Keluarga Cemara or Cemara's Family is a 2019 Indonesian family film adapted from the 1996 TV series of the same title by Arswendo Atmowiloto. The film stars Ringgo Agus Rahman, Nirina Zubir, Zara JKT48, and Widuri Putri Sasono as a family who is forced to live in a remote village following the patriarch's bankruptcy.
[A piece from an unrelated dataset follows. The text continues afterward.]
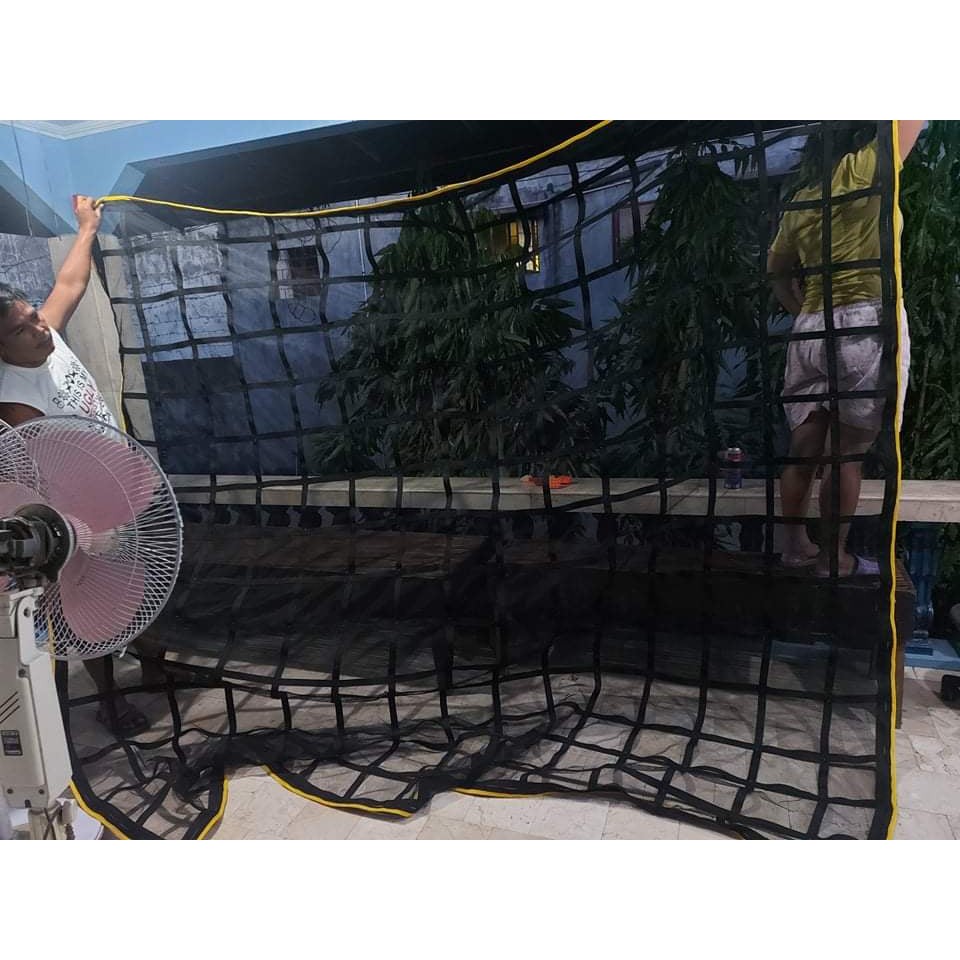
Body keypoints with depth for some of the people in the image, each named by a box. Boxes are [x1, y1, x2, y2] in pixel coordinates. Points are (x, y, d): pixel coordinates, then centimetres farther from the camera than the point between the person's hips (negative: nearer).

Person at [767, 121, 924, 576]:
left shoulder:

The film was released on 3 January 2019 to critical acclaim and gained a total of 1.699.433 audiences, becoming the seventh most-watched movie of the year. Two weeks after the film's release, it won six different categories on Piala Maya 2019, and later five on Piala Citra 2019 and Indonesian Movie Actors Awards 2019. A sequel was released in June 2022, followed by a televesion series.

Cast 

 Ringgo Agus Rahman as Abah
 Nirina Zubir as Emak
 Zara JKT48 as Euis
 Widuri Putri Sasono as Ara/Cemara
 Ariyo Wahab as Fajar
 Asri Welas as Ceu Salmah
 Joshia Frederico as Andi
 Kafin Sulthan as Deni
 Kawai Labiba M.A. as Ima
 Yasamin Jasem as Rindu
 Abdurrahman Arif as Kang Romly
 Maudy Koesnaedi as Tante Pressier
 Andrew Trigg as Luc
 Citra Ayu as Bianca
 Melati JKT48 as Via
 Eve JKT48 as Fika
 Vanka JKT48 as Diva

Development 
The film was announced on 4 January 2018 with Yandi Lauren as the director, starring Ringgo Agus Rahman, Nirina Zubir, Zara JKT48, and Widuri Putri Sasono. It premiered on 29 November 2018, before publicly released on 3 January 2019.

Following the film's success, Visinema Pictures announced the production of a sequel movie, with a television series centering on Zara JKT48's Euis will be released before the film. The sequel, titled Keluarga Cemara 2, was released in June 2022. Meanwhile, a television series is confirmed to be released on Disney+ Hotstar in September 2022.